Goal 1
Reproduce the part of the servo valve passage starting at "Armature and upper" and ending at "and pressure gain.".
Goal 2
According to the servo valve passage, how long is the air gap when the temperature is 150 °C?
Goal 3
Extend the servo valve passage, picking up after its final sentence.

Source excerpt
________________
Figs. 10.6 and 10.7 are structure sketch maps of the valve sleeve and the spool of an electrohydraulic servo valve of an aircraft, respectively. Among them, A, B and C are axial fit distances between throttle windows of the valve sleeve. The inner diameter of the valve sleeve is 6 mm, the outer diameter is 16 mm, and the clearance between the valve core and valve sleeve is 4 μm at normal temperature; when the temperature increases, the clearance between them decreases. When the temperature is too high, the relative movement between valve core and valve sleeve is affected, which may lead to sticking. At an environmental temperature of 25°C, when the hydraulic oil temperature has increased to 120 °C, the coefficient of linear expansion of materials of the valve core and valve sleeve is α₁=11.4×10⁻⁶/°C, according to Eq. (10.12) and valve sleeve clearance variation can be calculated to be 3.8 μm. At this point, it is theoretically known that the matching state between valve core and valve sleeve changes from clearance fit into the critical condition of interference fit. When temperature is higher than 120°C, it often leads to the phenomenon of sticking.

Figure 10.6 Structure of the valve sleeve of an electrohydraulic servo valve.

Figure 10.7 Structure of the spool of an electrohydraulic servo valve.

Armature and upper and lower guide magnets are subject to thermal expansion and contraction, and the air gap is changed. Under normal temperature, the initial air gap length is 0.25 mm; when temperature is 150 °C, air gap length is 0.244 mm; when temperature is -40°C, the length is 0.253 mm. The air gap change indirectly affects the flux of the control coil. When the material is heated and expanded, the gap between nozzle and baffle will easily become smaller as temperature increases, thus affecting flow rate and pressure gain.
________________
Entries provided
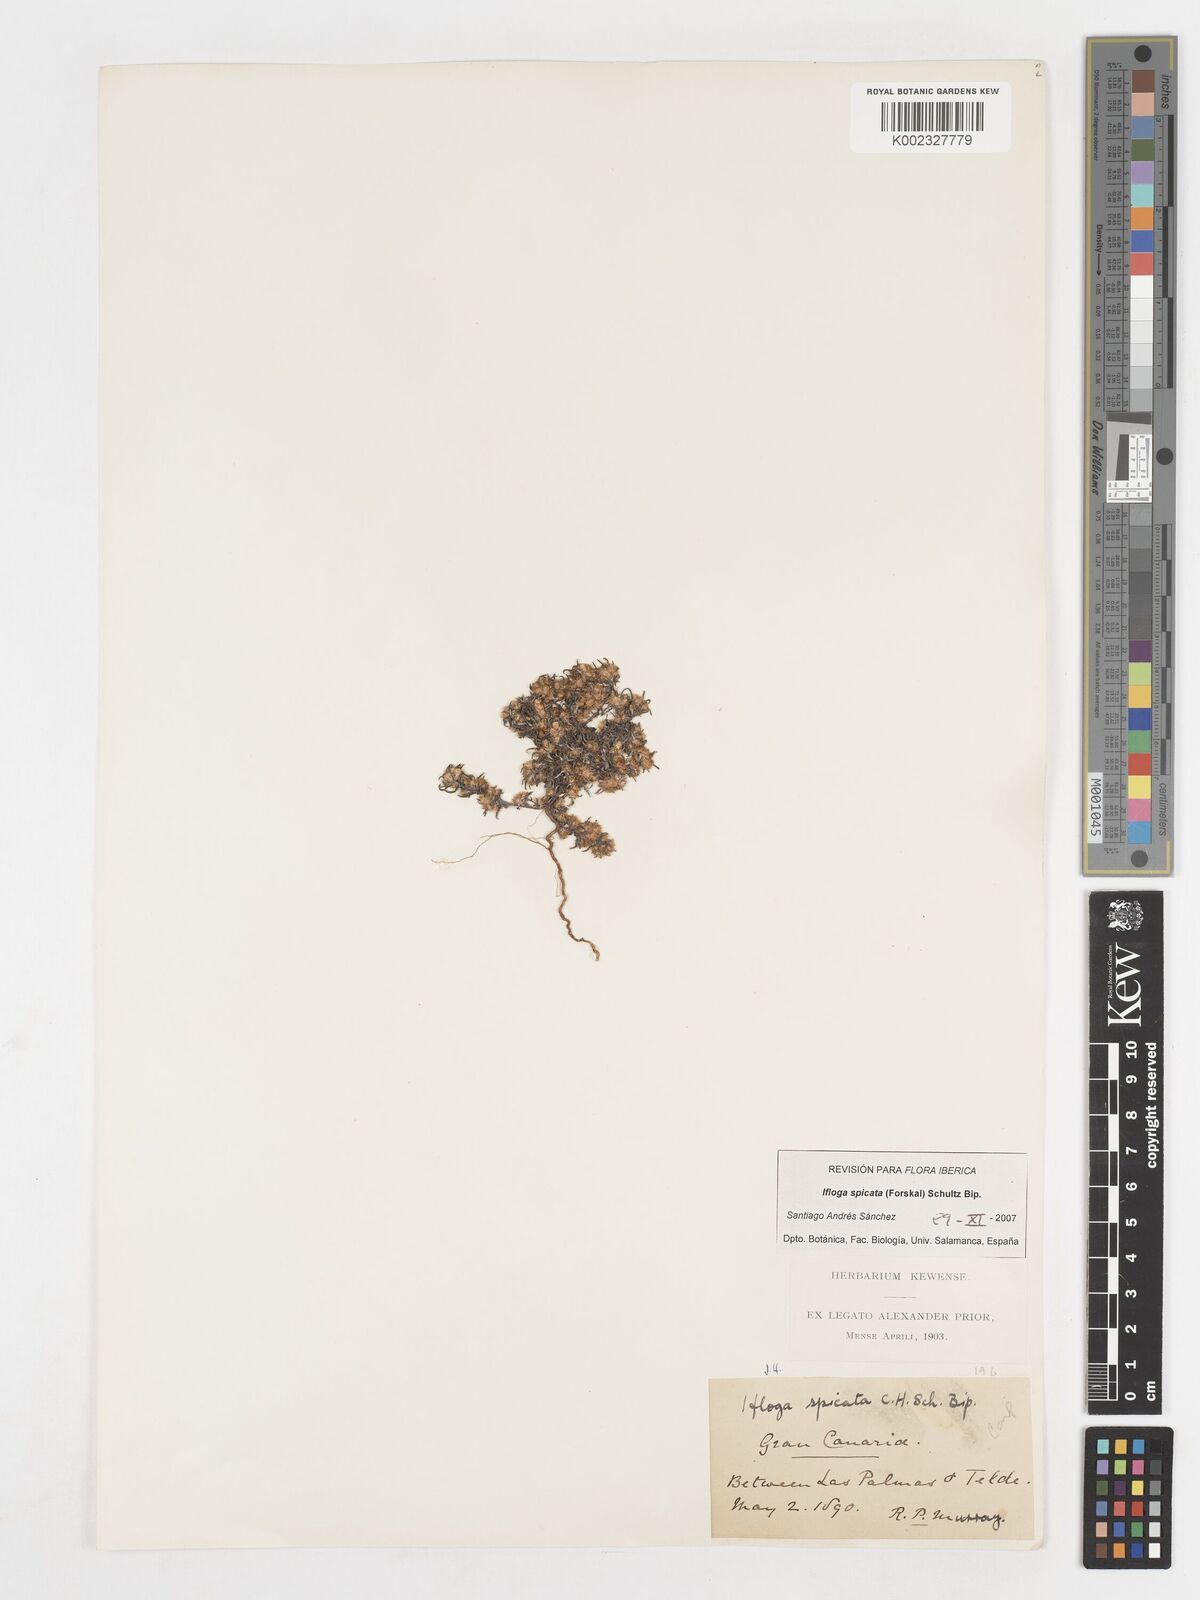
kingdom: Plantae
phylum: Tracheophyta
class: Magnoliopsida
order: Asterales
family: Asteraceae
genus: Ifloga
________________
Answer 1
Armature and upper and lower guide magnets are subject to thermal expansion and contraction, and the air gap is changed. Under normal temperature, the initial air gap length is 0.25 mm; when temperature is 150 °C, air gap length is 0.244 mm; when temperature is -40°C, the length is 0.253 mm. The air gap change indirectly affects the flux of the control coil. When the material is heated and expanded, the gap between nozzle and baffle will easily become smaller as temperature increases, thus affecting flow rate and pressure gain.

Answer 2
0.244 mm

Answer 3
10.2.2. Influence of temperature on viscosity of hydraulic oil

The viscosity of hydraulic oil decreases with increase of temperature, and increases with increase of pressure. Under -20–80°C viscosity of hydraulic oil varies with temperature as follows:

γ_{p t} = γ_{0} e^{α p - λ (t - t 0)}

$γ_{p t} = γ_{0} e^{α p - λ (t - t 0)}$

(10.13)

where:

γ_pt is the kinematic viscosity of hydraulic oil at temperature t °C and pressure p;
γ₀ is the kinematic viscosity of hydraulic oil at temperature t ₀ °C and pressure 0.1 MPa;
λ is the hydraulic oil viscosity temperature coefficient, which can be (1.8–3.6)×10^-2/°C; and
α is the viscosity-pressure coefficient, which depends on the fluid properties of liquid and can be approximated as (2–3)×10^-8/Pa.

Usually, thermal expansion performance of hydraulic oil is expressed by volumetric thermal expansion coefficient. Table 10.3 shows the volumetric thermal expansion coefficient of YH-12 aviation hydraulic oil.

Table 10.3

Volumetric thermal expansion coefficient of YH-12 aviation hydraulic oil.
Hydraulic oil temperature	-30–0 °C	0–20 °C	20–50 °C	50–80 °C	80–110 °C	110–150 °C
Volumetric thermal expansion coefficient	6.7	8.1	8.6	9.0	9.5	9.8

10.2.3. Influence of temperature on flow field of valve chamber

Hydraulic oil flows through the inlet of the electrohydraulic servo valve and flows out through the throttle orifice into the valve chamber. The spool valve usually has several valve chambers; one of these valve chambers is used to study the flow of fluid in the valve. As shown in Fig. 10.8, for convenience, the model is simplified to a two-dimensional model of inlet pressure 10 MPa, orifice opening 0.2 mm and outlet pressure 0.1 MPa. In order to analyse the flow field under different initial temperatures, the following assumptions are made:

1. The hydraulic fluid is YH-12 aviation hydraulic oil, and characteristic parameters at 50°C are shown in Table 10.4.
2. The fluid is incompressible and a constant Newton fluid; when flow velocity changes, its viscosity does not change.
3. The finite volume numerical method SIMPLE (semi-implicit method for pressure linked equations) is used to solve the discrete equations.
Figure 10.8 Simplified two-dimensional model of valve cavity when valve opening is 50%.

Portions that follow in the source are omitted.